Economie

Les Pigeons veulent croire à l’abaissement de la taxation des plus-values de cession

Arnaud Dumas

Publié le

Le gouvernement laisse la porte ouverte à une modification du régime de taxation des plus-values de cession de valeurs mobilières. Le mouvement des Pigeons, qui avait démarré en octobre dernier pour protester contre le projet de loi de finances, se réjouit d’une possible avancée.

Les Pigeons veulent croire à l’abaissement de la taxation des plus-values de cession © D.R.

La taxation des plus-values de cession mobilières fait son retour sur le devant de la scène. La mesure de la loi de finances 2013, qui avait provoqué la colère des dirigeants de start-ups l’automne dernier, a de nouveau été évoquée par le gouvernement à l’occasion du Salon des entrepreneurs. Avec, de la part du gouvernement, une volonté marquée d’apaiser les relations avec le monde des entreprises. Jérôme Cahuzac, le ministre du Budget, a déclaré vouloir revoir le dispositif pour en éviter les effets pervers sur l’investissement.

"Ce que l’on a clamé haut et fort depuis le mois d’octobre sur la nécessité de préserver le capital productif a enfin été entendu", se réjouit Jean-David Chamboredon, le président d’ISAI, le fonds d’investissement réunissant une soixantaine d’entrepreneurs de l’internet, et l’emblématique porte-parole du mouvement des Pigeons (ou "#geonspi", sur Twitter).

Le projet de loi de finances 2013 avait en effet prévu d’augmenter la taxation des plus-values de cession des actions d’entreprises, pour l’amener au même niveau que l’imposition sur le revenu. Avec pour conséquence de faire passer de 19 % à près de 60 % de taux d’imposition. Le tollé provoqué, notamment, par le mouvement des Pigeons sur les réseaux sociaux avait conduit le gouvernement à réaménager le dispositif. La loi de finances 2013 prévoit ainsi un taux dégressif en fonction de la durée de détention, avec un abattement de 40 % après douze ans de détention. Elle prévoit également un régime particulier pour le créateur de l’entreprise, mais qui ne concernait pas les associés investisseurs.

Cet apaisement des relations entre les entrepreneurs et le gouvernement a démarré avec les Assises de l’entrepreneuriat, lancées en janvier, qui ont constitué neuf groupes de travail, dont un sur la fiscalité. Les premières constations issues des réunions du groupe de travail démontrent l’inefficacité du dispositif voté dans la loi de finances. "La différence faite entre le créateur d’entreprises et ses associés risque de générer des arbitrages négatifs", souligne Jean-David Chamboredon, qui a été audité par le groupe de travail sur la fiscalité. Face à une fiscalité dissuasive, les business angels risquent de se détourner des startups. Avec des conséquences dramatiques pour ces jeunes entreprises.

Vers un régime commun plus léger

Une remise à plat du système serait donc envisagée par le gouvernement avec, plutôt qu’un droit commun lourdement taxé et quelques exonérations en fonction de situations particulières (Jeunes entreprises innovantes, statut du créateur d’entreprise, etc.), un régime commun plus léger. "Cela permettrait d’avoir une enveloppe globale de collecte fiscale maintenue, mais avec une fiscalité moins dissuasive", résume le porte-parole des Pigeons.

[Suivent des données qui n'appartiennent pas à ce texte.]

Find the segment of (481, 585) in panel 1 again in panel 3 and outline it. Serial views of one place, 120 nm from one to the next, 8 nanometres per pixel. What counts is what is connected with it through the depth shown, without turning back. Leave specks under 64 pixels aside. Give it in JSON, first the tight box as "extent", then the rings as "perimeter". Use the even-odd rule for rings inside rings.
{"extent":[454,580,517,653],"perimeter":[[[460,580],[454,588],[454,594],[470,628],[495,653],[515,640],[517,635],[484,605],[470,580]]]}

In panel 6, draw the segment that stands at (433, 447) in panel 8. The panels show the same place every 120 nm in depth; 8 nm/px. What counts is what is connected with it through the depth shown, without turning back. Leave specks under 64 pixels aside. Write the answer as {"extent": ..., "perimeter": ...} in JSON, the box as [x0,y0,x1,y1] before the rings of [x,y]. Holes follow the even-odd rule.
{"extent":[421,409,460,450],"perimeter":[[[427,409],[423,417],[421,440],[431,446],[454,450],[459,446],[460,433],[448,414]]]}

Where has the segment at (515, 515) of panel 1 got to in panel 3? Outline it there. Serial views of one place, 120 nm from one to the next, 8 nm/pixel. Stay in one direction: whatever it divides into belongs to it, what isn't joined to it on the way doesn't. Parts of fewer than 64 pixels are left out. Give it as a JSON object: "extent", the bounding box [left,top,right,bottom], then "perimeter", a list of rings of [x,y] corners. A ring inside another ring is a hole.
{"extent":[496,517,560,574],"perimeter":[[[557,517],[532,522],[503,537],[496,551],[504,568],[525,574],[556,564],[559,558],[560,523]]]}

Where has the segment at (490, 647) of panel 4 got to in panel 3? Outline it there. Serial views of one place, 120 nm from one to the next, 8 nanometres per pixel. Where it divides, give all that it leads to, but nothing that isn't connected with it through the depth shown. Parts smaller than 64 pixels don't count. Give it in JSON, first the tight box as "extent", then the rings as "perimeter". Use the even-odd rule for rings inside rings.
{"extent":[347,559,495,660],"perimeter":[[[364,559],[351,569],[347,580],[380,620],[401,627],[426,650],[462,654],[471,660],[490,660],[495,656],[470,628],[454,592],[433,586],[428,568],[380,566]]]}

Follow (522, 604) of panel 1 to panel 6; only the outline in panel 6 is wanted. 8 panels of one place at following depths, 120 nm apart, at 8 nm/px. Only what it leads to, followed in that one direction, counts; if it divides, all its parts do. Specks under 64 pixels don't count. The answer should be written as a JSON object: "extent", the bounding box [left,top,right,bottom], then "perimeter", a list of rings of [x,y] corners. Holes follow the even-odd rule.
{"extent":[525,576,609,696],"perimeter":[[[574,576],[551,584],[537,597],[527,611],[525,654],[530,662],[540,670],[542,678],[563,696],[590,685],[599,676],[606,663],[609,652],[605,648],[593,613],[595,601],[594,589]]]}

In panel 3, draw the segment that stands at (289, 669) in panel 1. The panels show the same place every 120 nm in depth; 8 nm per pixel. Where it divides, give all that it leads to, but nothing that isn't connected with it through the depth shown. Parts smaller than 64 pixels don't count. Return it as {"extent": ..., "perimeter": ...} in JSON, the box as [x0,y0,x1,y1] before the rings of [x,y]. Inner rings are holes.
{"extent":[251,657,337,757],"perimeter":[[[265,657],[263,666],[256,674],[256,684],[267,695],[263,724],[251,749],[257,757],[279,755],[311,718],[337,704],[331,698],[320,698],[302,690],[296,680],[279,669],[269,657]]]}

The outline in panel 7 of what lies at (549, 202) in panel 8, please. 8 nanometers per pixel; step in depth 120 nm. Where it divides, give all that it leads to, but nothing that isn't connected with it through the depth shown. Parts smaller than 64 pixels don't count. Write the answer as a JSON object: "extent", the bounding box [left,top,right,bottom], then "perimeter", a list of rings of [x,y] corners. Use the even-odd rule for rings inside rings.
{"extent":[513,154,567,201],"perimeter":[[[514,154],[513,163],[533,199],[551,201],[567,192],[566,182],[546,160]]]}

Pour l’heure, les pistes demeurent encore ouvertes. Les groupes de travail des Assises de l’entrepreneuriat ont jusqu’au mois de mars pour mettre au point leurs propositions au gouvernement. "Faire un constat unanime constitue déjà un énorme progrès, se félicite Jean-Daniel Chamboredon. On espère qu’il en sortira des mesures concrètes ensuite."

Une modification du régime de taxation des plus-values de cession mobilières ne devrait cependant pas intervenir tout de suite. Mais pour les entrepreneurs et les investisseurs, une annonce forte du gouvernement représenterait déjà un grand pas en avant. "Laisser planer l’incertitude pendant toute l’année 2013 serait dramatique pour l’investissement", conclut Jean-David Chamboredon.